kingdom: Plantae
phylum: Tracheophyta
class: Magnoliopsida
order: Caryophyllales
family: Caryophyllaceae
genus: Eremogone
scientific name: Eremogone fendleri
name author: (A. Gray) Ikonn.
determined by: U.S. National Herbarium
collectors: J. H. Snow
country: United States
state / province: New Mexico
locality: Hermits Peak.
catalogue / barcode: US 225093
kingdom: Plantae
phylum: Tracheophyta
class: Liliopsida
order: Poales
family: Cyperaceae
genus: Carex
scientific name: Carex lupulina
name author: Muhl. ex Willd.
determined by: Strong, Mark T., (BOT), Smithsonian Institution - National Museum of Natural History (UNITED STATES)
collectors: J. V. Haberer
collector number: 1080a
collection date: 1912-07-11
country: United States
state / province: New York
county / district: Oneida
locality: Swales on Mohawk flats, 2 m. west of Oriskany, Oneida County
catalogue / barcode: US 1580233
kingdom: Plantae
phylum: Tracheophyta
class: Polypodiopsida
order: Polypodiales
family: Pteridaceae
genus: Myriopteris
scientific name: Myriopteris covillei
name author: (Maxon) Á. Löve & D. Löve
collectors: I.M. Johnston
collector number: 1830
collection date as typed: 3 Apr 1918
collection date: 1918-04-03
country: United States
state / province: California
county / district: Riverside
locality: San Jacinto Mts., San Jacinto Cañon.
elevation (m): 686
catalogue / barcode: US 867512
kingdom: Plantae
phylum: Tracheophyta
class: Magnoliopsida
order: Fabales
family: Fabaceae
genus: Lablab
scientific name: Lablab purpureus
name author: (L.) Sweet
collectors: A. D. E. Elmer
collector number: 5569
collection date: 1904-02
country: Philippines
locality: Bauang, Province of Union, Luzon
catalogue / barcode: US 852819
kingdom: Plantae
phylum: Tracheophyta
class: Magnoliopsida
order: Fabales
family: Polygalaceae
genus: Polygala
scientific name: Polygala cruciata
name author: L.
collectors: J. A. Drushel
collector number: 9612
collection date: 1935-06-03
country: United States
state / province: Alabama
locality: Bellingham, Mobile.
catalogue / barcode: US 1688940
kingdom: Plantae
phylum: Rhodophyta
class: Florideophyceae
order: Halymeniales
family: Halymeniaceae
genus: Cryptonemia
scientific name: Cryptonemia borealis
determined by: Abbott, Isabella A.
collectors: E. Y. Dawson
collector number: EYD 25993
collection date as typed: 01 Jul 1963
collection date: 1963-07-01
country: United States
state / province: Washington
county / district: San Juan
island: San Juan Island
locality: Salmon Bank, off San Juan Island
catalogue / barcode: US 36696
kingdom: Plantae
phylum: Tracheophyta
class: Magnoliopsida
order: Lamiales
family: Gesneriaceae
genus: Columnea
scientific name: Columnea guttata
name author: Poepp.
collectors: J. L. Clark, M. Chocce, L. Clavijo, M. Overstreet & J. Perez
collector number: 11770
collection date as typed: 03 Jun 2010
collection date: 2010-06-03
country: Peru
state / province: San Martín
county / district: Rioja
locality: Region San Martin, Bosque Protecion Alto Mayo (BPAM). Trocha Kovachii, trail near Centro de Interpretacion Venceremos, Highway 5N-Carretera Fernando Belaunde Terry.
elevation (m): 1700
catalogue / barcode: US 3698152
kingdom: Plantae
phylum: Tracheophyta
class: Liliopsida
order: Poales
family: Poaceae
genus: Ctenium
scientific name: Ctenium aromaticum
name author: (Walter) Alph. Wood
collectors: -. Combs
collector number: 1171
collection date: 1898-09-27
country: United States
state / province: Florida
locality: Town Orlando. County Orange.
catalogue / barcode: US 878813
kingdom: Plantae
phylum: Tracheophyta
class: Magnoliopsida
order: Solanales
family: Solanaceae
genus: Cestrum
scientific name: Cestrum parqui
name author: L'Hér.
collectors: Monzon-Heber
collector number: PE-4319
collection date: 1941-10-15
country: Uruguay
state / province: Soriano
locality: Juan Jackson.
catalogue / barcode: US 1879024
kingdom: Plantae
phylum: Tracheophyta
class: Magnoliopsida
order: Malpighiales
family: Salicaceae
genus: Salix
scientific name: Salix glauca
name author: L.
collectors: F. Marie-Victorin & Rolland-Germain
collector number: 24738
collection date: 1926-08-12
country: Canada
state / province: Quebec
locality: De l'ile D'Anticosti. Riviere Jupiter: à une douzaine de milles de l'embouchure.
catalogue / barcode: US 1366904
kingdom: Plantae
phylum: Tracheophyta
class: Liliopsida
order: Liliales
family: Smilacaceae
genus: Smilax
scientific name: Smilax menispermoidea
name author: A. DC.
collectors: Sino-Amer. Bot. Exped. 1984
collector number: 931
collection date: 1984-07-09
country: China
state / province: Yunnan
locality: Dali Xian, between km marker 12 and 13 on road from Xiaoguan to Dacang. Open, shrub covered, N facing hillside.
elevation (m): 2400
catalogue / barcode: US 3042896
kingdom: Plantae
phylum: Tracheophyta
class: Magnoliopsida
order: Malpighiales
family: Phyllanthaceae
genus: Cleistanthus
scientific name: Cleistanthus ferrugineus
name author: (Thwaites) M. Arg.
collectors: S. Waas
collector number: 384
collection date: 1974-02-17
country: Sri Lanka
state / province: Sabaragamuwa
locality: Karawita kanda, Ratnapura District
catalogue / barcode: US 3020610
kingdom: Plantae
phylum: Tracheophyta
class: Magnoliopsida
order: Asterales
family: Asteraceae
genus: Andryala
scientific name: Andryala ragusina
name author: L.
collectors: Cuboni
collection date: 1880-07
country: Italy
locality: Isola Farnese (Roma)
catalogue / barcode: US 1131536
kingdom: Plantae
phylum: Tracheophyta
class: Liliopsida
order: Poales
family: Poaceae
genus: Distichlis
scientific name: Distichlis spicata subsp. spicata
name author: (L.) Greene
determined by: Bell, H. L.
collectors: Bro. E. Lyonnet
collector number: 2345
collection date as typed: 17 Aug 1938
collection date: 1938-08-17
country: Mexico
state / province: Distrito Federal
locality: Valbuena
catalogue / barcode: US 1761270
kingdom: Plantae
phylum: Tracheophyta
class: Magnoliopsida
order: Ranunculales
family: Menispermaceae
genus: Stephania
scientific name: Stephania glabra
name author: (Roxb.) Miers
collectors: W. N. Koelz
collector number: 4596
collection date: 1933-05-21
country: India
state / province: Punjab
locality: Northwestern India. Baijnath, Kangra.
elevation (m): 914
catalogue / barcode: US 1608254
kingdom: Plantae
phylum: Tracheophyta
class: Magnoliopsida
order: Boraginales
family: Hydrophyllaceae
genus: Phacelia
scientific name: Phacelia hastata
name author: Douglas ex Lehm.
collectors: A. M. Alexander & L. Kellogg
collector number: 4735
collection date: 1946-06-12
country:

* SHORT TASK: Could you copy out all of the data above word for word, keeping every line in its original order?

* THE SOLUTION:
kingdom: Plantae
phylum: Tracheophyta
class: Magnoliopsida
order: Caryophyllales
family: Caryophyllaceae
genus: Eremogone
scientific name: Eremogone fendleri
name author: (A. Gray) Ikonn.
determined by: U.S. National Herbarium
collectors: J. H. Snow
country: United States
state / province: New Mexico
locality: Hermits Peak.
catalogue / barcode: US 225093
kingdom: Plantae
phylum: Tracheophyta
class: Liliopsida
order: Poales
family: Cyperaceae
genus: Carex
scientific name: Carex lupulina
name author: Muhl. ex Willd.
determined by: Strong, Mark T., (BOT), Smithsonian Institution - National Museum of Natural History (UNITED STATES)
collectors: J. V. Haberer
collector number: 1080a
collection date: 1912-07-11
country: United States
state / province: New York
county / district: Oneida
locality: Swales on Mohawk flats, 2 m. west of Oriskany, Oneida County
catalogue / barcode: US 1580233
kingdom: Plantae
phylum: Tracheophyta
class: Polypodiopsida
order: Polypodiales
family: Pteridaceae
genus: Myriopteris
scientific name: Myriopteris covillei
name author: (Maxon) Á. Löve & D. Löve
collectors: I.M. Johnston
collector number: 1830
collection date as typed: 3 Apr 1918
collection date: 1918-04-03
country: United States
state / province: California
county / district: Riverside
locality: San Jacinto Mts., San Jacinto Cañon.
elevation (m): 686
catalogue / barcode: US 867512
kingdom: Plantae
phylum: Tracheophyta
class: Magnoliopsida
order: Fabales
family: Fabaceae
genus: Lablab
scientific name: Lablab purpureus
name author: (L.) Sweet
collectors: A. D. E. Elmer
collector number: 5569
collection date: 1904-02
country: Philippines
locality: Bauang, Province of Union, Luzon
catalogue / barcode: US 852819
kingdom: Plantae
phylum: Tracheophyta
class: Magnoliopsida
order: Fabales
family: Polygalaceae
genus: Polygala
scientific name: Polygala cruciata
name author: L.
collectors: J. A. Drushel
collector number: 9612
collection date: 1935-06-03
country: United States
state / province: Alabama
locality: Bellingham, Mobile.
catalogue / barcode: US 1688940
kingdom: Plantae
phylum: Rhodophyta
class: Florideophyceae
order: Halymeniales
family: Halymeniaceae
genus: Cryptonemia
scientific name: Cryptonemia borealis
determined by: Abbott, Isabella A.
collectors: E. Y. Dawson
collector number: EYD 25993
collection date as typed: 01 Jul 1963
collection date: 1963-07-01
country: United States
state / province: Washington
county / district: San Juan
island: San Juan Island
locality: Salmon Bank, off San Juan Island
catalogue / barcode: US 36696
kingdom: Plantae
phylum: Tracheophyta
class: Magnoliopsida
order: Lamiales
family: Gesneriaceae
genus: Columnea
scientific name: Columnea guttata
name author: Poepp.
collectors: J. L. Clark, M. Chocce, L. Clavijo, M. Overstreet & J. Perez
collector number: 11770
collection date as typed: 03 Jun 2010
collection date: 2010-06-03
country: Peru
state / province: San Martín
county / district: Rioja
locality: Region San Martin, Bosque Protecion Alto Mayo (BPAM). Trocha Kovachii, trail near Centro de Interpretacion Venceremos, Highway 5N-Carretera Fernando Belaunde Terry.
elevation (m): 1700
catalogue / barcode: US 3698152
kingdom: Plantae
phylum: Tracheophyta
class: Liliopsida
order: Poales
family: Poaceae
genus: Ctenium
scientific name: Ctenium aromaticum
name author: (Walter) Alph. Wood
collectors: -. Combs
collector number: 1171
collection date: 1898-09-27
country: United States
state / province: Florida
locality: Town Orlando. County Orange.
catalogue / barcode: US 878813
kingdom: Plantae
phylum: Tracheophyta
class: Magnoliopsida
order: Solanales
family: Solanaceae
genus: Cestrum
scientific name: Cestrum parqui
name author: L'Hér.
collectors: Monzon-Heber
collector number: PE-4319
collection date: 1941-10-15
country: Uruguay
state / province: Soriano
locality: Juan Jackson.
catalogue / barcode: US 1879024
kingdom: Plantae
phylum: Tracheophyta
class: Magnoliopsida
order: Malpighiales
family: Salicaceae
genus: Salix
scientific name: Salix glauca
name author: L.
collectors: F. Marie-Victorin & Rolland-Germain
collector number: 24738
collection date: 1926-08-12
country: Canada
state / province: Quebec
locality: De l'ile D'Anticosti. Riviere Jupiter: à une douzaine de milles de l'embouchure.
catalogue / barcode: US 1366904
kingdom: Plantae
phylum: Tracheophyta
class: Liliopsida
order: Liliales
family: Smilacaceae
genus: Smilax
scientific name: Smilax menispermoidea
name author: A. DC.
collectors: Sino-Amer. Bot. Exped. 1984
collector number: 931
collection date: 1984-07-09
country: China
state / province: Yunnan
locality: Dali Xian, between km marker 12 and 13 on road from Xiaoguan to Dacang. Open, shrub covered, N facing hillside.
elevation (m): 2400
catalogue / barcode: US 3042896
kingdom: Plantae
phylum: Tracheophyta
class: Magnoliopsida
order: Malpighiales
family: Phyllanthaceae
genus: Cleistanthus
scientific name: Cleistanthus ferrugineus
name author: (Thwaites) M. Arg.
collectors: S. Waas
collector number: 384
collection date: 1974-02-17
country: Sri Lanka
state / province: Sabaragamuwa
locality: Karawita kanda, Ratnapura District
catalogue / barcode: US 3020610
kingdom: Plantae
phylum: Tracheophyta
class: Magnoliopsida
order: Asterales
family: Asteraceae
genus: Andryala
scientific name: Andryala ragusina
name author: L.
collectors: Cuboni
collection date: 1880-07
country: Italy
locality: Isola Farnese (Roma)
catalogue / barcode: US 1131536
kingdom: Plantae
phylum: Tracheophyta
class: Liliopsida
order: Poales
family: Poaceae
genus: Distichlis
scientific name: Distichlis spicata subsp. spicata
name author: (L.) Greene
determined by: Bell, H. L.
collectors: Bro. E. Lyonnet
collector number: 2345
collection date as typed: 17 Aug 1938
collection date: 1938-08-17
country: Mexico
state / province: Distrito Federal
locality: Valbuena
catalogue / barcode: US 1761270
kingdom: Plantae
phylum: Tracheophyta
class: Magnoliopsida
order: Ranunculales
family: Menispermaceae
genus: Stephania
scientific name: Stephania glabra
name author: (Roxb.) Miers
collectors: W. N. Koelz
collector number: 4596
collection date: 1933-05-21
country: India
state / province: Punjab
locality: Northwestern India. Baijnath, Kangra.
elevation (m): 914
catalogue / barcode: US 1608254
kingdom: Plantae
phylum: Tracheophyta
class: Magnoliopsida
order: Boraginales
family: Hydrophyllaceae
genus: Phacelia
scientific name: Phacelia hastata
name author: Douglas ex Lehm.
collectors: A. M. Alexander & L. Kellogg
collector number: 4735
collection date: 1946-06-12
country:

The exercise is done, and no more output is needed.